20/07/2026 16:11 - Internacionales
La situation au Moyen-Orient devient de plus en plus complexe. Selon des médias comme Infobae et La Nación, ce 20 juillet 2026, les rebelles houthis du Yémen ont annoncé l'imposition d'un blocus naval à l'Arabie Saoudite.
Cette mesure, basée sur le principe de œil pour œil, répond à ce que les Houthis qualifient de siège injuste saoudien et à une attaque du gouvernement yéménite reconnu internationalement survenue le 13 juillet 2026 contre l'aéroport international de Sanaa, contrôlé par les insurgés. Le porte-parole militaire houthi, Yahya Sarea, a précisé que la décision est entrée en vigueur immédiatement. Pour comprendre, le gouvernement yéménite reconnu internationalement siège à Aden, tandis que les Houthis contrôlent la capitale, Sanaa, depuis 2014.
Le blocus houthi menace directement le détroit de Bab el-Mandeb, porte d'entrée stratégique de la mer Rouge, un point de passage crucial pour le commerce mondial. La fermeture totale de cette voie maritime réduirait l'approvisionnement mondial en pétrole de 7%, s'ajoutant à la réduction de 10% déjà provoquée par la guerre dans le golfe Persique.
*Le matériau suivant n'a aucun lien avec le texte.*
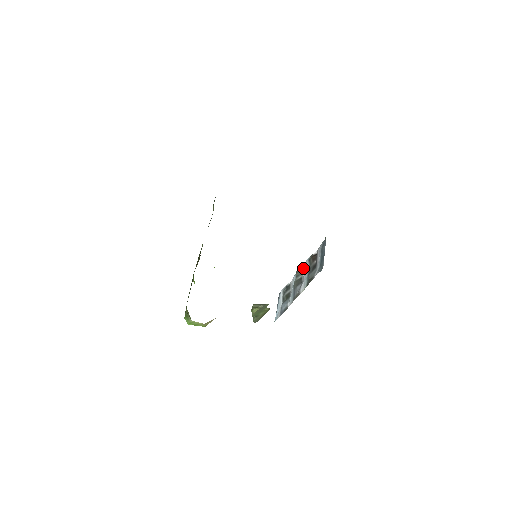
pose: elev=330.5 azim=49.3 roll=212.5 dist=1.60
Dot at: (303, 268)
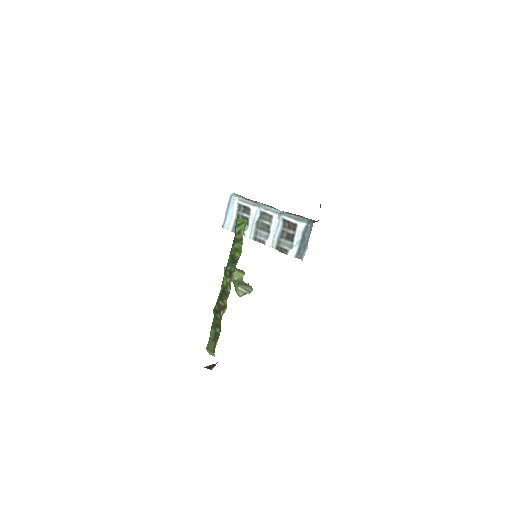
Dot at: (273, 217)
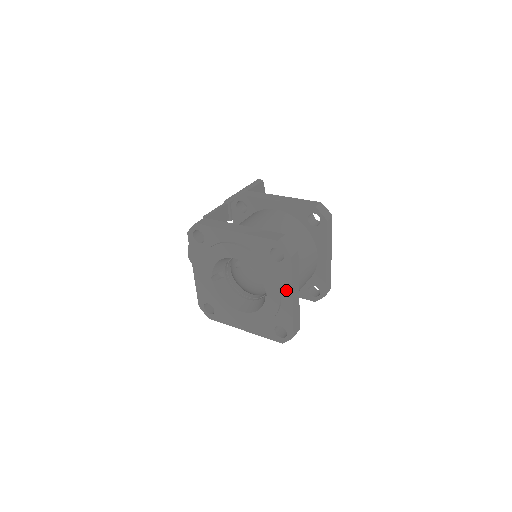
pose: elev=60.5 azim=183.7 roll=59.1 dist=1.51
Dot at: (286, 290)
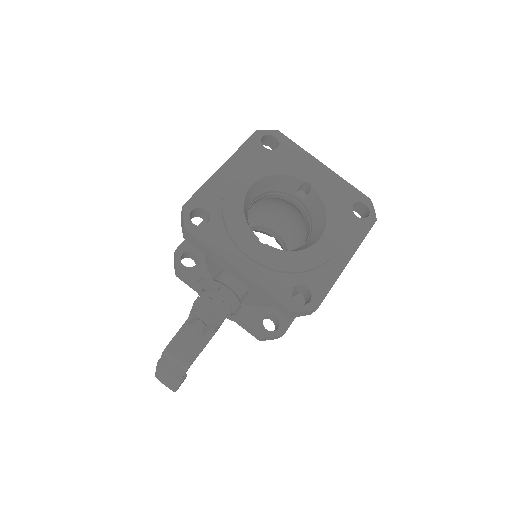
Dot at: (312, 163)
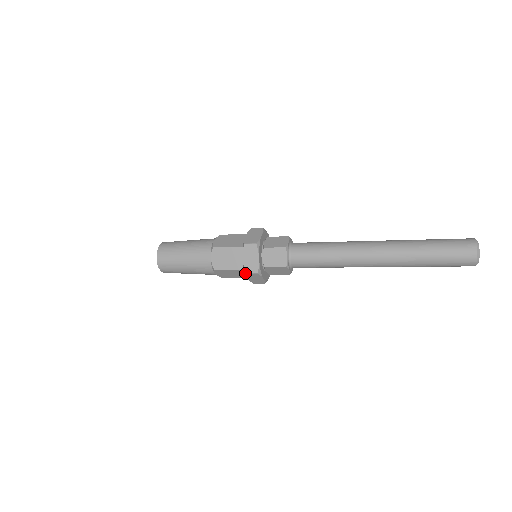
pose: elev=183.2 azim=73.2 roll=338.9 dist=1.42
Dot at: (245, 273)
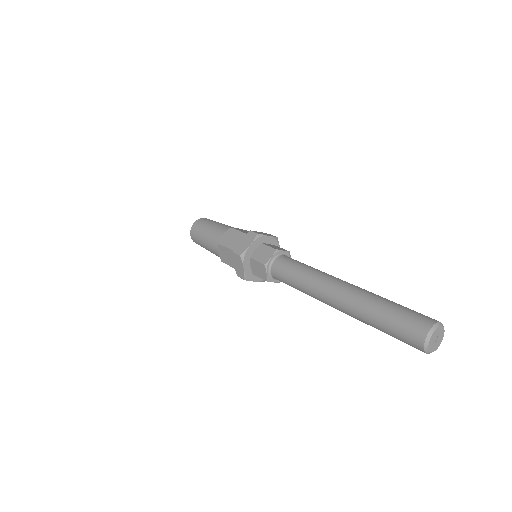
Dot at: occluded
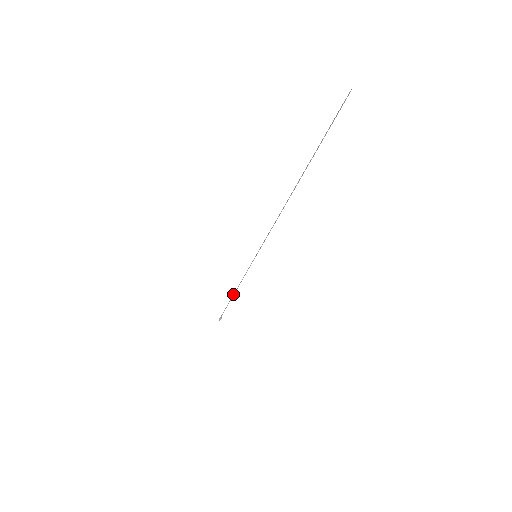
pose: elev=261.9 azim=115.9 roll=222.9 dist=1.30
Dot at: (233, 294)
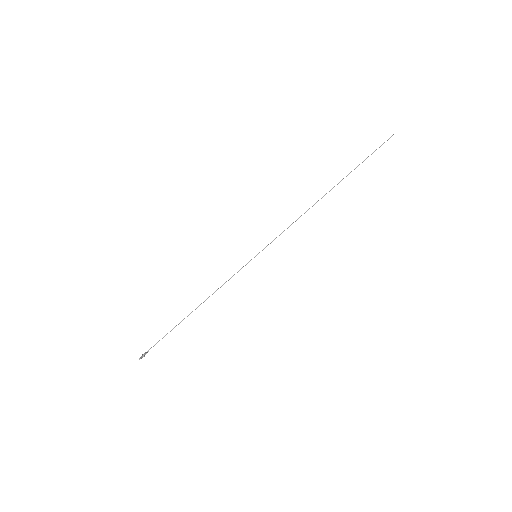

Face à cette incertitude, le prix du pétrole Brent s'est établi autour de 88,55 dollars le baril, tandis que le WTI a cédé à 82,30 dollars après des attentes de négociations possibles qui ont apaisé les marchés, offrant une perspective de stabilisation future.
Les Houthis (ou Ansarallah) sont un groupe rebelle chiite du Yémen, soutenu par l'Iran. Ils contrôlent la capitale, Sanaa, et une grande partie du nord du pays depuis 2014. Leur alignement sur Téhéran en fait un acteur clé dans le conflit actuel qui oppose l'Iran aux États-Unis et à leurs alliés dans la région. Le Yémen est plongé dans une guerre civile depuis des années, souvent considérée comme une guerre par procuration entre l'Arabie Saoudite et l'Iran.
Parallèlement, le Commandement central des États-Unis (CENTCOM, l'organisme militaire américain responsable du Moyen-Orient) a mené sa neuvième nuit consécutive d'attaques contre l'Iran, un conflit qui a débuté le 28 février 2026. Le président iranien, Masud Pezeshkian, a averti que le pays faisait face à une guerre à grande échelle.
Le bilan officiel fait état d'au moins 50 morts et plus de 500 blessés du côté iranien, et de 17 militaires américains tués depuis le début des hostilités. Lundi, l'armée jordanienne a affirmé avoir abattu trois missiles iraniens ciblant le royaume, limitant ainsi les dégâts potentiels.
Malgré l'escalade militaire, la diplomatie reste active. Des responsables iraniens ont confirmé à Reuters avoir reçu une proposition de médiateurs pour un cessez-le-feu de 10 jours destiné à relancer des accords antérieurs. Le Pakistan, le Qatar et Oman agissent en tant que médiateurs dans le conflit, offrant une lueur d'espoir pour une résolution pacifique.
Sur un autre front, le gouvernement français a dénoncé ce lundi une action d'intimidation extrêmement grave après la détention et l'interrogatoire de deux employés de son ambassade à Téhéran par les services de sécurité iraniens. Les employés se trouvent désormais en sécurité au sein de l'ambassade, espérant une détente rapide des relations diplomatiques.